But also, you have to learn to code in Rust, which even people who already know C++ seem to find very difficult, for a number of reasons including major lack of support by a standard library (such as C++ itself has in its STL), which in Rust is still fairly primitive iirc, forcing the user to build every tiny little thing from scratch, or use less well-written and tested code, possibly so poor as to negate the advantages of having chosen Rust over some other, more commonly useful language like C++.
And then you'd be doing all of that entirely on your own, and maintaining it in perpetuity. Don't get me wrong, several people have done exactly that (Admiral Patrick, developer of the Tesseract front-end, comes to mind).
But all of that seems like it would be even slower, compared to PieFed releasing new features practically weekly? And also it is Python, which is a much easier language. And also you could work along with others, fixing bugs in your code that you did not spot, and vice versa. I'm not seeing the advantages there to what you are proposing: I mean yes obviously there are "advantages", but relatively speaking I mean, they seem much smaller than if someone put the same amount of effort towards improving PieFed, which would then be shared and maintained world-wide even if you got sick or busy irl or something?

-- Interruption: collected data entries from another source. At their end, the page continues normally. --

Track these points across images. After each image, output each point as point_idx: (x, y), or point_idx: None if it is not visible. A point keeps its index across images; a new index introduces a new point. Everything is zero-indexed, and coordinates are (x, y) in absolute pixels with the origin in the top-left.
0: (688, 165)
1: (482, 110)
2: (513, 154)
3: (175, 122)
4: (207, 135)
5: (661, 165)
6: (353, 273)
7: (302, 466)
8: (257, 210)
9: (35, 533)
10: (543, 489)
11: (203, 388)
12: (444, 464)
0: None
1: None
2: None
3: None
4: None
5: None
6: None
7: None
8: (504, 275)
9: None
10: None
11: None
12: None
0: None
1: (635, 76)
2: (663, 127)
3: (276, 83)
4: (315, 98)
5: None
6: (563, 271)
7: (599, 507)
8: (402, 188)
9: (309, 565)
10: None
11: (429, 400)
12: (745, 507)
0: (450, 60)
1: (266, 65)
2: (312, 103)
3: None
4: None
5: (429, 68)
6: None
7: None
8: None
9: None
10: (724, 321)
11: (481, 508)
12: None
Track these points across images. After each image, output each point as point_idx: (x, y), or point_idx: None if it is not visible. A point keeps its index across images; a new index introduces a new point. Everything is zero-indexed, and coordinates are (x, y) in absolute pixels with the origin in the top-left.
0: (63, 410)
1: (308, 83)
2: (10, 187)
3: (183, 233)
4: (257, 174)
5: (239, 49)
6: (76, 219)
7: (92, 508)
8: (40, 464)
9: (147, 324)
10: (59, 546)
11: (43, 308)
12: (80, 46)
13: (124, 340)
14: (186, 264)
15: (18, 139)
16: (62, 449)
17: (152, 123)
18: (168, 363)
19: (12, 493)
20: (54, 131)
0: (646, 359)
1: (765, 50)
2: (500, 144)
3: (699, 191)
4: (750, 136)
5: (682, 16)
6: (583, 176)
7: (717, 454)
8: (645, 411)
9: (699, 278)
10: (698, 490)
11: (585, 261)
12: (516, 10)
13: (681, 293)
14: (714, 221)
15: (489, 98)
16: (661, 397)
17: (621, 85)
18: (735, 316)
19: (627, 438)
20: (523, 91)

And even if you were right, that doing this with Lemmy would work out well, for how much longer would that remain true - six months? - before PieFed absolutely blows the set of features that Lemmy uses out of the water? Imagine social media that is actually fun to use, and where the computer automates the most common tasks so as to not require menial labor every hour of the day, as Lemmy does (I am speaking of the requirement for manual moderation efforts)? That much has already come to pass, to various degrees, in many ways on PieFed. e.g. in Lemmy you could search for every cross-posting across all instances wherever you can find them, then click on each one, and read through the comments, making sure to get the version of the community that is accessible from the instance you are on rather than follow a link taking you to a different one... but why do all that work, when PieFed provides it ready-made, instantly upon loading the post?
Starting with PieFed is starting ahead of Lemmy, in most ways (not all though: Lemmy's search functionality is still way better, and reportedly about to get even better still by allowing limiting of search terms specifically to post titles separately from message contents).